Monday, June 21, 2010

Impressions of Apple’s new iPad

Thought I’d pass this along to all interested. I managed to luck out and was able to borrow the Apple iPad for a prolonged period of time. My expectations were high for this device. If met they might actually turn me from my evil Windows and Linux ways and towards the path of Apple enlightenment. From my current experience with this device it appears my false tech gods still have their hold over me. I find this device’s cool factor up there but this is really due to the power of the iPod and not thru any mind blowing Apple Innovation. They seem to have taken the easier ‘larger then the original copy’ approach to this new product instead of trying to hit the ball out of the park. This leaves the usability as a real compute device lacking in major ways. They have missed with this device holding the hope and promise to extend the ability to integrate the compute device into the household environment.

For better or worse, a well-defined consumer based pad device is a combination of a magazine, laptop, game, and multi-media device. This device needs to free the household from the burden of carting your laptop from room to room and be cheap enough to perhaps have more than one. Ideally this device should integrate into your remote control interfaces and your internal network. This being said there is truth to the rule you need to walk before you can run. However this is not an excuse to not attempt to toddle off the carpet.

I found that the iPad was nothing more then a glorified iPod touch which was very disappointing. It’s clear from the feature set, Apple took the easy way out and chose not to lead by example here. This device has no native connectivity to your household network storage or if it does they have buried it in a way that I can’t find. It appears that you need to sync your files onto the device to use the content on your external media. I have an eight terabyte media store. My expectation is to be able to browse, edit, view and sort these files using the iPad. The tools today I have found however require you to sync them onto the device. This sets the device as a content owner and not the content tool. If a Pad is to be successful as a device it must be a tool that interacts with all the various storage and compute devices that are becoming standard fare in the homes today.

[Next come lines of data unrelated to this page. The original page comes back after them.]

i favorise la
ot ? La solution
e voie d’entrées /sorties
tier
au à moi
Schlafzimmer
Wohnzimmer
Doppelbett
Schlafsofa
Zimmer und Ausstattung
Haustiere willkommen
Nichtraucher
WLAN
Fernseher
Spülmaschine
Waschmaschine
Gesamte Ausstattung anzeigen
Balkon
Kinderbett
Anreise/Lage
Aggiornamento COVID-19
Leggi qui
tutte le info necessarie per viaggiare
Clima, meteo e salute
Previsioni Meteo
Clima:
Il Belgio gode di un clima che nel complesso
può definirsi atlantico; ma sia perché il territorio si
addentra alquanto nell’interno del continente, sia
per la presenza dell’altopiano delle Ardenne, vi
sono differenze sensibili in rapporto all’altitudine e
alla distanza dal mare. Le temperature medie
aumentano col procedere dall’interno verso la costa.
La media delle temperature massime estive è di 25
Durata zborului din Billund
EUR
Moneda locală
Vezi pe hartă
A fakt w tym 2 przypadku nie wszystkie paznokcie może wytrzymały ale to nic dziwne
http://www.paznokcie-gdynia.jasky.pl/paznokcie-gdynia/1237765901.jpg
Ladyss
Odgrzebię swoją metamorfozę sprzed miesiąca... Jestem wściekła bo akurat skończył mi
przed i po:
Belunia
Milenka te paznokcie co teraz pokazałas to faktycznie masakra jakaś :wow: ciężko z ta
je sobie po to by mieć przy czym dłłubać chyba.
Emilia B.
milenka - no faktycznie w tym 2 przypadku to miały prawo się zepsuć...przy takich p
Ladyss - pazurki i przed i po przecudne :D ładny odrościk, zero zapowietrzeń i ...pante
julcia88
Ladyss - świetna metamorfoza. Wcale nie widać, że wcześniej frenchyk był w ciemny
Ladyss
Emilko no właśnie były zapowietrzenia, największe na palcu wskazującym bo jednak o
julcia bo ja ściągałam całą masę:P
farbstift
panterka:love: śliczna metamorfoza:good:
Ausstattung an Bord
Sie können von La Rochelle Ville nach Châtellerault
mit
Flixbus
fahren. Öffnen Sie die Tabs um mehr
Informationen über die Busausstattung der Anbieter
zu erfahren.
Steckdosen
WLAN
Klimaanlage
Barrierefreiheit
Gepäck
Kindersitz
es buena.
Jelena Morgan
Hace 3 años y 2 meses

Households by nature are multi-tenant/multi-user models of operation. This requires the device to interact with all components of the home media experience, while not to be the sole provider of said content. Without this multi-tenant ability these devices tend to be non-starter from the git-go.

Final Impressions:

  • Ease of use – Very good, after all its the iPod Touch on steroids.
  • Innovation – Poor,
  • This appears to be just a large version of the iPod: shame on you Apple you’re trying to be setting the lead on new innovation these days.
  • Form Factor – Acceptable but I would like a slightly larger screen.

Overall:

  • Good single user device
  • Nice to play games on
  • Nice to browse the web
  • Poor integration with other home and computer devices.
  • Good for reading books …
  • If you need a large format iPod this is the device for you

1 comment:

  1. Good review. My wife and I tried one out at the local Apple store. She was considering one for reading books and sending emails on an upcoming trip to Israel...Israel's original ban on iPads having been lifted. She found the screen had too much glare and the device was too heavy to hold for long periods of time. I found the touch-screen lousy for typing, so wouldn't want to use it for anything but the equivalent of texting. So our household saved a few hundred dollars...for now, anyway.

    Another guy I know borrowed one from his company for a few weeks. It was purchased as a giveaway prize for a conference. His litmus test for the value was whether his son minded giving it back. He didn't.

    One client, Hancock Software, has ported their iPhone/iTouch application to the iPad and the form factor seems to work well there. It seems to work well as a data-entry device when most of the data entry options are choices from drop-down menus.